(SOURCE DATA)

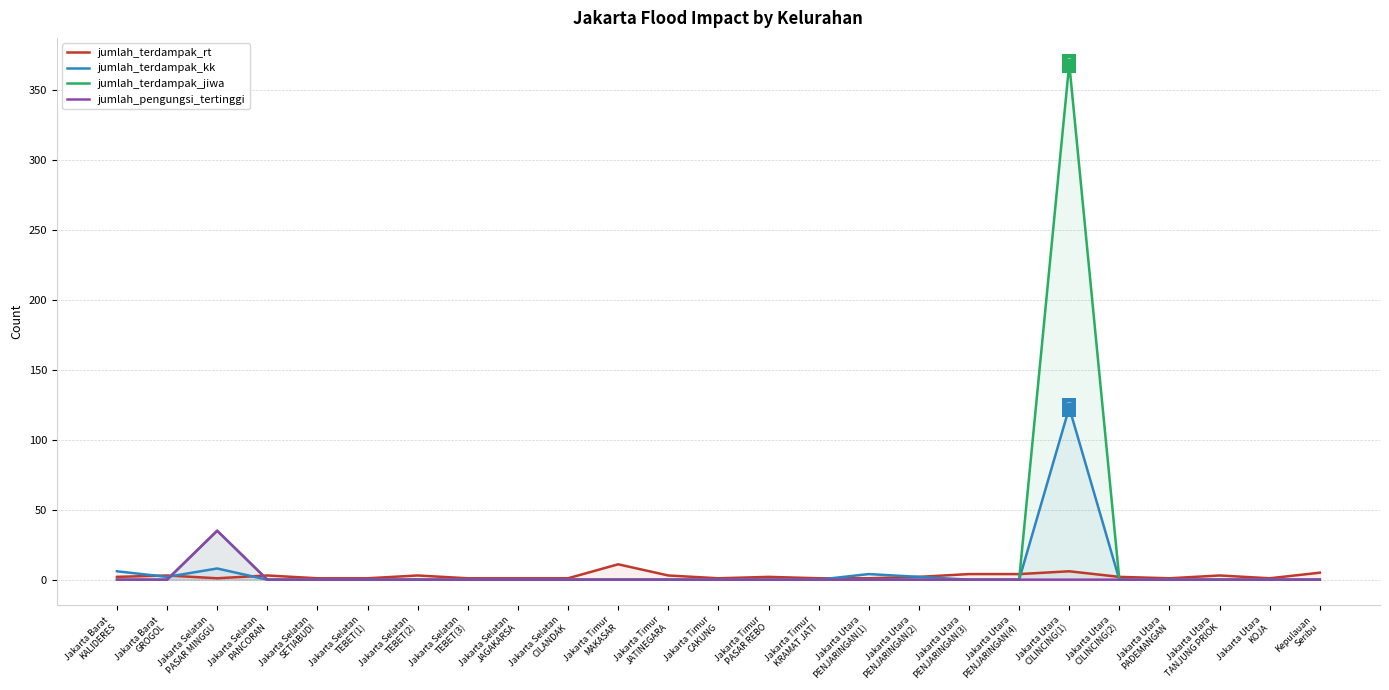

What is the total value across all series at Jakarta Utara
CILINCING(1)?

498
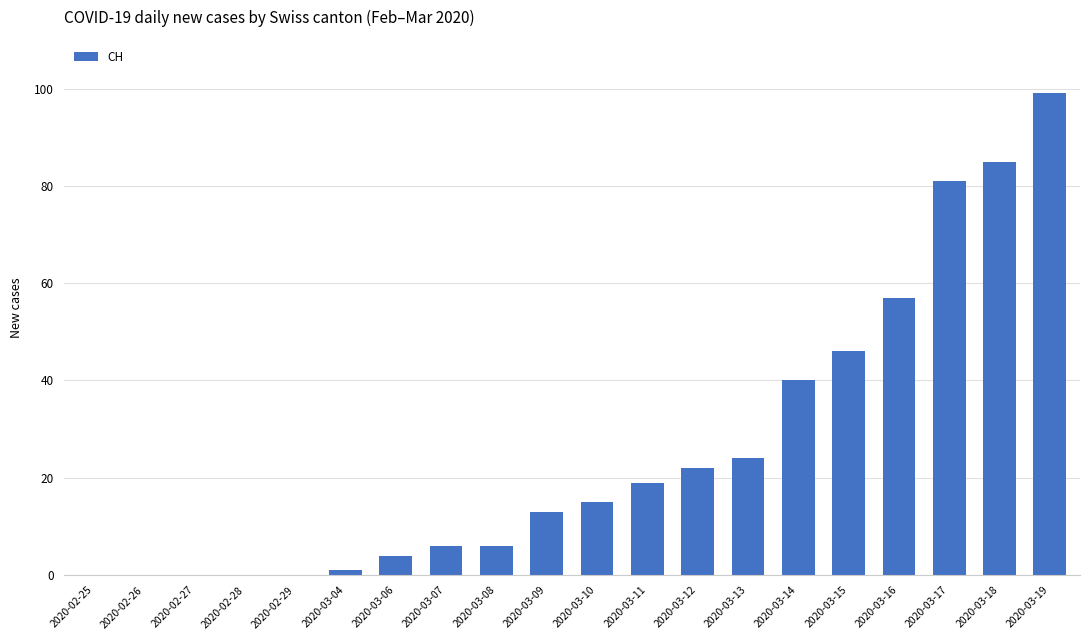

Where is the data nearest to the value 49?

2020-03-15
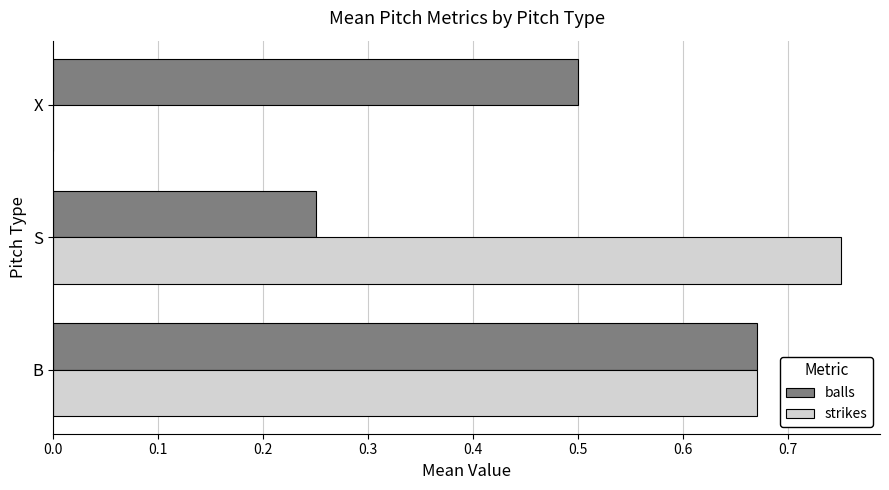

Where is balls nearest to the value 0?

S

(End SOURCE DATA)

> _TASK TO COMPLETE_
Report each line of the data above that contains the word "Where", matching case exactly.

> _ANSWER SPACE_
Where is the data nearest to the value 49?
Where is balls nearest to the value 0?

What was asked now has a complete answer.